We can use our mobile devices for pretty much everything these days. You'll now start receiving text alerts when severe weather threatens.
Ring, Ring -- this was the main use of telephones and cell phones in the beginning, but in today's day in age it's all about mobile apps, GPS, gaming, email, text messaging, video chats, and much, much more! To be honest, I can hardly keep up with it.
Now I will say, I do like to keep up with the latest weather apps, since I always like to know what's going on with the weather. Obviously I'm bias, but I think the StormWatch 7 app for iPhone and Andorid is a great go-to (sorry, had to plug!). Whether you download weather apps or not, you'll soon start receiving text alerts when severe weather warnings are issued.
Wireless Emergency Alerts (WEA) are emergency messages sent by authorized government alerting authorities through your mobile carrier. WEA is a partnership between FEMA, the Federal Communications Commission (FCC), and wireless carriers, to enhance public safety.
Anytime a life threatening weather warning is issued you'll receive a text message. The National Weather Service will send out alerts such as, tsunami warnings, tornado and flash flood warnings, hurricane, blizzard and a few warnings. This alert system will also be utilized to send Presidential alerts and Amber alerts.
Now, don't worry - your phone won't start alerting you when there is a tornado warning in Oklahoma, but it will text you if you are in the geographic area with an active warning. How does your phone know? An alert will be sent through the nearest cellular broadcast towers, so it is not utilizing GPS and therefore does not know your exact location.
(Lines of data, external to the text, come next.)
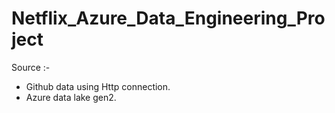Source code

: # Netflix_Azure_Data_Engineering_Project

Source  :-

* Github data using Http connection.
* Azure data lake gen2.
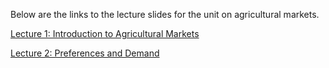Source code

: Below are the links to the lecture slides for the unit on agricultural markets.

[Lecture 1: Introduction to Agricultural Markets](https://davidubilava.com/agmarkets_slides/01-Intro.html)

[Lecture 2: Preferences and Demand](https://davidubilava.com/agmarkets_slides/02-Demand.html)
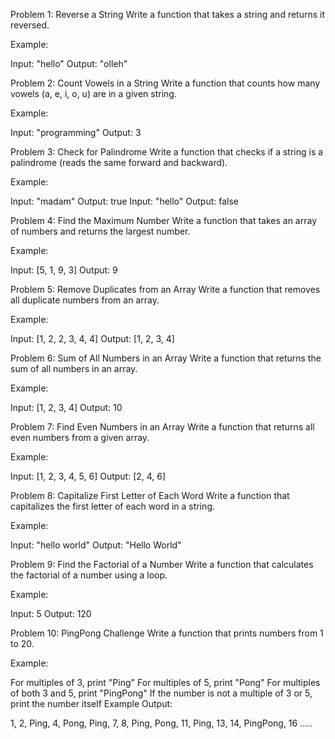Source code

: Problem 1: Reverse a String
Write a function that takes a string and returns it reversed.

Example:

Input: "hello"
Output: "olleh"

Problem 2: Count Vowels in a String
Write a function that counts how many vowels (a, e, i, o, u) are in a given string.

Example:

Input: "programming"
Output: 3

Problem 3: Check for Palindrome
Write a function that checks if a string is a palindrome (reads the same forward and backward).

Example:

Input: "madam"
Output: true
Input: "hello"
Output: false

Problem 4: Find the Maximum Number
Write a function that takes an array of numbers and returns the largest number.

Example:

Input: [5, 1, 9, 3]
Output: 9

Problem 5: Remove Duplicates from an Array
Write a function that removes all duplicate numbers from an array.

Example:

Input: [1, 2, 2, 3, 4, 4]
Output: [1, 2, 3, 4]

Problem 6: Sum of All Numbers in an Array
Write a function that returns the sum of all numbers in an array.

Example:

Input: [1, 2, 3, 4]
Output: 10

Problem 7: Find Even Numbers in an Array
Write a function that returns all even numbers from a given array.

Example:

Input: [1, 2, 3, 4, 5, 6]
Output: [2, 4, 6]

Problem 8: Capitalize First Letter of Each Word
Write a function that capitalizes the first letter of each word in a string.

Example:

Input: "hello world"
Output: "Hello World"

Problem 9: Find the Factorial of a Number
Write a function that calculates the factorial of a number using a loop.

Example:

Input: 5
Output: 120

Problem 10: PingPong Challenge
Write a function that prints numbers from 1 to 20.

Example:

For multiples of 3, print "Ping"
For multiples of 5, print "Pong"
For multiples of both 3 and 5, print "PingPong"
If the number is not a multiple of 3 or 5, print the number itself
Example Output:

1, 2, Ping, 4, Pong, Ping, 7, 8, Ping, Pong, 11, Ping, 13, 14, PingPong, 16 …..
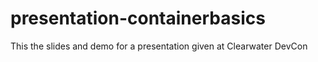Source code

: # presentation-containerbasics
This the slides and demo for a presentation given at Clearwater DevCon
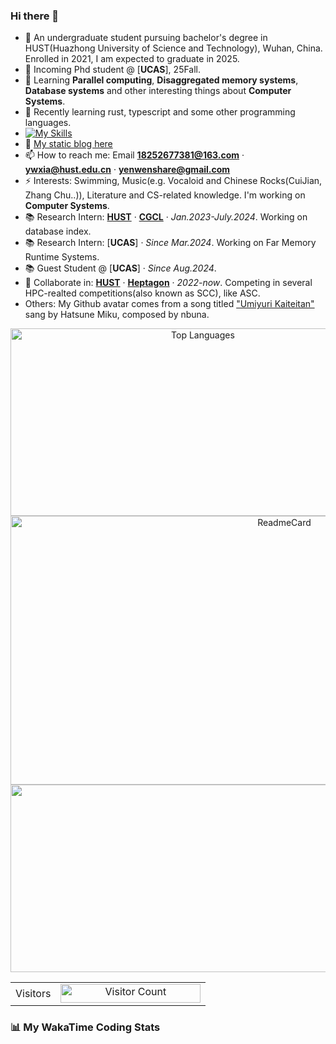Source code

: ### Hi there 👋

<!--
<div align="center">
    <img  src="profile.jpg" width="600" height="300"/>
</div>
^A poem in Chinese, show my figure.
-->

<!--
**SSK015/SSK015** is a ✨ _special_ ✨ repository because its `README.md` (this file) appears on your GitHub profile.

Here are some ideas to get you started:

- 🔭 I’m currently working on ...
- 🌱 I’m currently learning ...
- 👯 I’m looking to collaborate on ...
- 🤔 I’m looking for help with ...
- 💬 Ask me about ...
- 📫 How to reach me: ...
- 😄 Pronouns: ...
- ⚡ Fun fact: ...
-->

- 🔭 An undergraduate student pursuing bachelor's degree in HUST(Huazhong University of Science and Technology), Wuhan, China. Enrolled in 2021, I am expected to graduate in 2025.
- 💬 Incoming Phd student @ [**UCAS**], 25Fall.
- 🌱 Learning **Parallel computing**, **Disaggregated memory systems**, **Database systems** and other interesting things about **Computer Systems**.
- 🤔 Recently learning rust, typescript and some other programming languages.
- [![My Skills](https://skillicons.dev/icons?i=cpp,python,typescript,javascript,fortran,latex,matlab,tailwind)](https://skillicons.dev)
- 👯 [My static blog here](https://ssk015.github.io/) <!-- - 🤔 [My dynamic blog here](https://pochengqiru.cn/)-->
- 📫 How to reach me: Email **18252677381@163.com** · **ywxia@hust.edu.cn** · **yenwenshare@gmail.com**
- ⚡ Interests: Swimming, Music(e.g. Vocaloid and Chinese Rocks(CuiJian, Zhang Chu..)), Literature and CS-related knowledge. I'm working on **Computer Systems**.
- 📚 Research Intern: [**HUST**](https://hust.edu.cn/) · [**CGCL**](http://grid.hust.edu.cn/) · *Jan.2023-July.2024*. Working on database index.
- 📚 Research Intern: [**UCAS**] · *Since Mar.2024*. Working on Far Memory Runtime Systems. 
- 📚 Guest Student @ [**UCAS**] · *Since Aug.2024*.
- 👯 Collaborate in: [**HUST**](https://hust.edu.cn/) · [**Heptagon**](https://github.com/heptagonhust) · *2022-now*. Competing in several HPC-realted competitions(also known as SCC), like ASC.
- Others: My Github avatar comes from a song titled ["Umiyuri Kaiteitan"](https://www.youtube.com/watch?v=7JANm3jOb2k) sang by Hatsune Miku, composed by nbuna.

<div align="center">

<img src="https://readme-stats.clckblog.space/api?username=SSK015&show_icons=true&title_color=ffffff&icon_color=bb2acf&text_color=daf7dc&bg_color=151515" alt="Top Languages" width="600" height="300">   
 
<img src="https://github-readme-stats.vercel.app/api/top-langs/?username=SSK015&hide=html,tex&langs_count=10&layout=compact&theme=react&hide_border=true" alt="ReadmeCard" width="860" height="430">
    
<!-- [![Readme Card](https://readme-stats.clckblog.space/api?username=SSK015&show_icons=true&title_color=ffffff&icon_color=bb2acf&text_color=daf7dc&bg_color=151515)](https://github.com/anuraghazra/github-readme-stats) -->
    
<!-- [![Top Langs](https://readme-stats.clckblog.space/api/top-langs/?username=SSK015&layout=compact&exclude_repo=none&title_color=ffffff&icon_color=bb2acf&text_color=daf7dc&bg_color=151515)](https://github.com/anuraghazra/github-readme-stats) -->
</div>

<div align="center">
    <img  src="https://github-readme-streak-stats.herokuapp.com/?user=SSK015" width="600" height="300"/>
</div>


 <table align="center">
  <tr>
    <td>Visitors</td>
    <td><a align= "center" href="https://github.com/ssk015"><img draggable="false" src="https://profile-counter.glitch.me/ssk015/count.svg" alt="Visitor Count" height="30" width="224" /></a></td>
  </tr>
</table>

### 📊 My WakaTime Coding Stats  
<!--START_SECTION:waka-->
<!--END_SECTION:waka-->


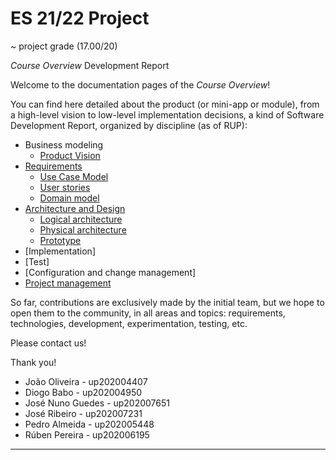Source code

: # ES 21/22 Project
~ project grade (17.00/20)

_Course Overview_ Development Report

Welcome to the documentation pages of the _Course Overview_!

You can find here detailed about the product (or mini-app or module), from a high-level vision to low-level implementation decisions, a kind of Software Development Report, organized by discipline (as of RUP): 

* Business modeling 
  * [Product Vision](https://github.com/LEIC-ES-2021-22/2LEIC06T4/blob/main/docs/ProductVision.md)
* [Requirements](https://github.com/LEIC-ES-2021-22/2LEIC06T4/blob/main/docs/Requirements.md)
  * [Use Case Model](https://github.com/LEIC-ES-2021-22/2LEIC06T4/blob/main/docs/Requirements.md#Use-case-model)
  * [User stories](https://github.com/LEIC-ES-2021-22/2LEIC06T4/issues)
  * [Domain model](https://github.com/LEIC-ES-2021-22/2LEIC06T4/blob/main/docs/Requirements.md#Domain-Model)
* [Architecture and Design](https://github.com/LEIC-ES-2021-22/2LEIC06T4/blob/main/docs/ArchitectureAndDesign.md)
  * [Logical architecture](https://github.com/LEIC-ES-2021-22/2LEIC06T4/blob/main/docs/ArchitectureAndDesign.md#Logical-Architecture)
  * [Physical architecture](https://github.com/LEIC-ES-2021-22/2LEIC06T4/blob/main/docs/ArchitectureAndDesign.md#Physical-Architecture)
  * [Prototype](https://github.com/LEIC-ES-2021-22/2LEIC06T4/blob/main/docs/ArchitectureAndDesign.md#Vertical-prototype)
* [Implementation]
* [Test]
* [Configuration and change management]
* [Project management](https://github.com/LEIC-ES-2021-22/2LEIC06T4/blob/main/docs/ProjectManagement.md)

So far, contributions are exclusively made by the initial team, but we hope to open them to the community, in all areas and topics: requirements, technologies, development, experimentation, testing, etc.

Please contact us! 

Thank you!

* João Oliveira - up202004407
* Diogo Babo - up202004950
* José Nuno Guedes - up202007651
* José Ribeiro - up202007231
* Pedro Almeida - up202005448
* Rúben Pereira - up202006195

---

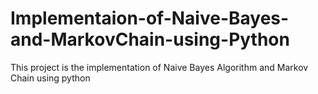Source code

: # Implementaion-of-Naive-Bayes-and-MarkovChain-using-Python
This project is the implementation of Naive Bayes Algorithm and Markov Chain using python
Any WEA-capable phone in that particular area on a participating network will receive the alert. The text alerts won't cost you anything either.
The goals is to have these push text messages sent within the next few months. Some areas have already undergone test text alerts. You can find out more information here.
With such highly sophisticated "smart" phones, I think this is a "smart" and effective way of reaching the public and alerting them to pertinent information. It could help save your life.